Even while physician shortages continue to increase across the country — and especially in Michigan — the impact of the current trend exacerbates the problem and escalates the shortages. Nationally, according to The Wall Street Journal, the Association of American Medical Colleges reported the U.S. will find itself short 62,900 physicians in the next five years, and more than 91,500 by 2020. The pending crisis in Michigan is on Gov. Rick Snyder’s agenda dashboard, and is one reason for the proliferation in medical colleges in Grand Rapids, Kalamazoo and the proposed program at Central Michigan University.
The issue has been one of more private than public discussion among physicians for a decade, but when Spectrum Health bear-hugged Michigan Medical PC into a “unit” owned by Spectrum, such discussion became more apparent and grew increasingly alarmed. So, too, when Spectrum “merged” the West Michigan Heart practice group into its system. The Business Journal noted in comment at the time that the large health system also had revoked hospital privileges of those physicians operating outside the groups it owns.

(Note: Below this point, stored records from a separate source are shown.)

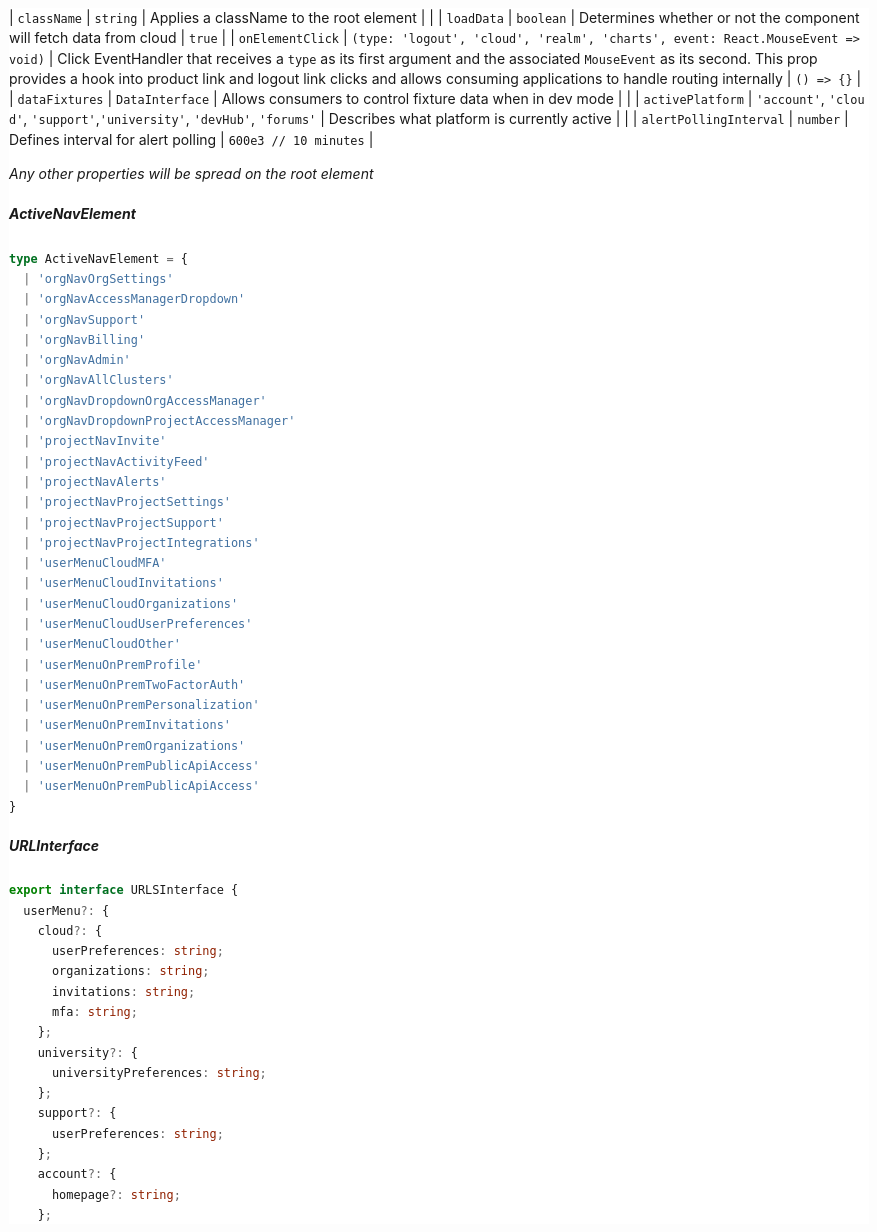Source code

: | `className`                | `string`                                                                        | Applies a className to the root element                                                                                                                                                                                                                                                                                                  |                                                           |
| `loadData`                 | `boolean`                                                                       | Determines whether or not the component will fetch data from cloud                                                                                                                                                                                                                                                                       | `true`                                                    |
| `onElementClick`           | `(type: 'logout', 'cloud', 'realm', 'charts', event: React.MouseEvent => void)` | Click EventHandler that receives a `type` as its first argument and the associated `MouseEvent` as its second. This prop provides a hook into product link and logout link clicks and allows consuming applications to handle routing internally                                                                                         | `() => {}`                                                |
| `dataFixtures`             | `DataInterface`                                                                 | Allows consumers to control fixture data when in dev mode                                                                                                                                                                                                                                                                                |                                                           |
| `activePlatform`           | `'account'`, `'cloud'`, `'support'`,`'university'`, `'devHub'`, `'forums'`      | Describes what platform is currently active                                                                                                                                                                                                                                                                                              |                                                           |
| `alertPollingInterval`     | `number`                                                                        | Defines interval for alert polling                                                                                                                                                                                                                                                                                                       | `600e3 // 10 minutes`                                     |

_Any other properties will be spread on the root element_

##### ActiveNavElement

```typescript
type ActiveNavElement = {
  | 'orgNavOrgSettings'
  | 'orgNavAccessManagerDropdown'
  | 'orgNavSupport'
  | 'orgNavBilling'
  | 'orgNavAdmin'
  | 'orgNavAllClusters'
  | 'orgNavDropdownOrgAccessManager'
  | 'orgNavDropdownProjectAccessManager'
  | 'projectNavInvite'
  | 'projectNavActivityFeed'
  | 'projectNavAlerts'
  | 'projectNavProjectSettings'
  | 'projectNavProjectSupport'
  | 'projectNavProjectIntegrations'
  | 'userMenuCloudMFA'
  | 'userMenuCloudInvitations'
  | 'userMenuCloudOrganizations'
  | 'userMenuCloudUserPreferences'
  | 'userMenuCloudOther'
  | 'userMenuOnPremProfile'
  | 'userMenuOnPremTwoFactorAuth'
  | 'userMenuOnPremPersonalization'
  | 'userMenuOnPremInvitations'
  | 'userMenuOnPremOrganizations'
  | 'userMenuOnPremPublicApiAccess'
  | 'userMenuOnPremPublicApiAccess'
}
```

##### URLInterface

```typescript
export interface URLSInterface {
  userMenu?: {
    cloud?: {
      userPreferences: string;
      organizations: string;
      invitations: string;
      mfa: string;
    };
    university?: {
      universityPreferences: string;
    };
    support?: {
      userPreferences: string;
    };
    account?: {
      homepage?: string;
    };
```
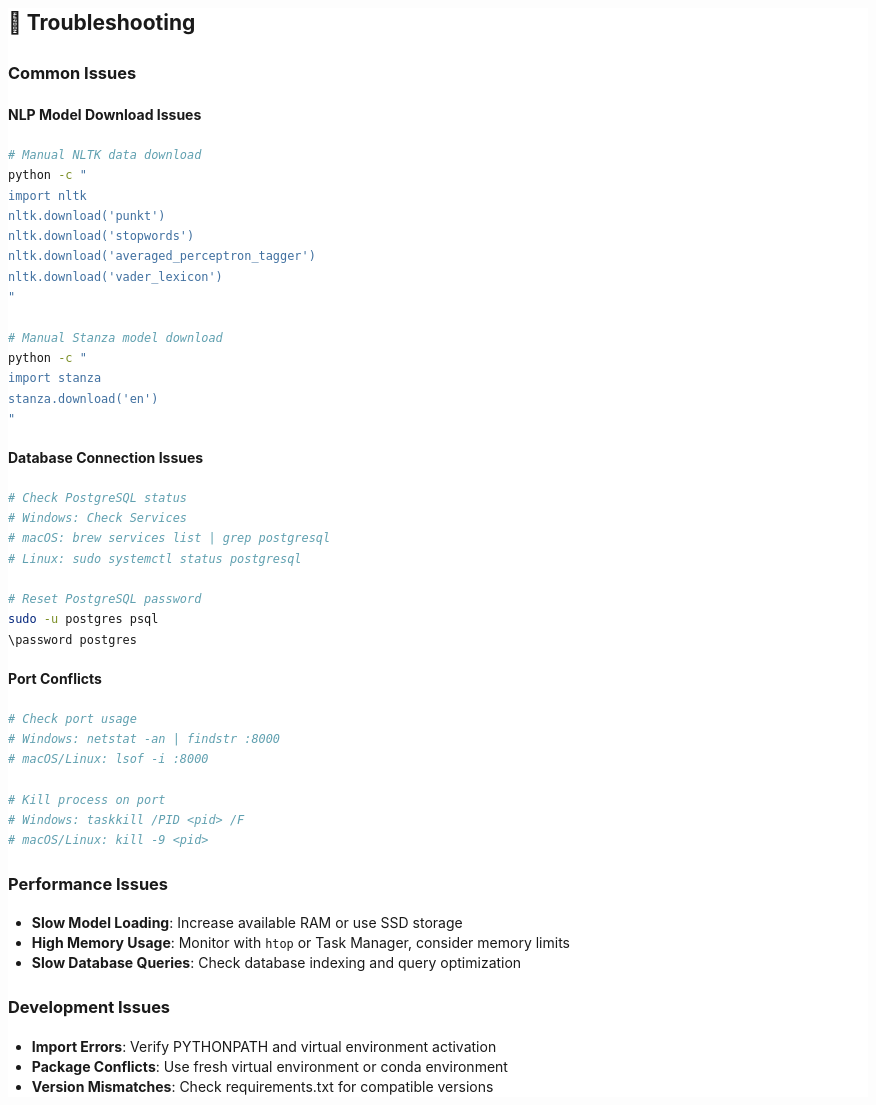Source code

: ## 🚨 Troubleshooting

### Common Issues

#### NLP Model Download Issues
```bash
# Manual NLTK data download
python -c "
import nltk
nltk.download('punkt')
nltk.download('stopwords')
nltk.download('averaged_perceptron_tagger')
nltk.download('vader_lexicon')
"

# Manual Stanza model download
python -c "
import stanza
stanza.download('en')
"
```

#### Database Connection Issues
```bash
# Check PostgreSQL status
# Windows: Check Services
# macOS: brew services list | grep postgresql
# Linux: sudo systemctl status postgresql

# Reset PostgreSQL password
sudo -u postgres psql
\password postgres
```

#### Port Conflicts
```bash
# Check port usage
# Windows: netstat -an | findstr :8000
# macOS/Linux: lsof -i :8000

# Kill process on port
# Windows: taskkill /PID <pid> /F
# macOS/Linux: kill -9 <pid>
```

### Performance Issues
- **Slow Model Loading**: Increase available RAM or use SSD storage
- **High Memory Usage**: Monitor with `htop` or Task Manager, consider memory limits
- **Slow Database Queries**: Check database indexing and query optimization

### Development Issues
- **Import Errors**: Verify PYTHONPATH and virtual environment activation
- **Package Conflicts**: Use fresh virtual environment or conda environment
- **Version Mismatches**: Check requirements.txt for compatible versions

In the report updating such efforts this week, further measure is given to the cost impacts of such required alliances. While standard business expectation anticipates lowering costs by bulk use, the cost for physician services and medical imaging diagnoses has actually increased. It is another example of why health care cannot be compared to private enterprise or “free market” principles.
One of the sources for the report this week (see page 1), physician Fred Davis, who owns ProCare Systems, noted: “A big hospital system, prices for tests, for procedures and evaluations and things actually go up. And so that is another reason why a private practice that’s run efficiently can actually effectively compete on cost.”
Further impact is caused as hospital systems give priority to physicians on staff for test results, often delaying results to independent physicians — or forcing them into the hospital group. Alliance for Health director Lody Zwarensteyn said doctors’ work does tend to become more expensive when they are within a medical care system, as opposed to working in their own private practice. He attributes that to what he calls “corporate pricing,” in which a large organization requires a unit charge for each individual service it provides, whereas a doctor in private practice may typically charge one set fee.
Another factor that can add to cost is what Zwarensteyn calls “conflict of duty.” For example, a hospital may urge its staff to use its own under-utilized lab. “Who is the doctor’s duty to? The patient or the employer?” said Zwarensteyn.
Employers must recognize that the business of health care is not “business as usual,” and must understand the underlying impact to their revenue stream as benefit costs reflect such impacts.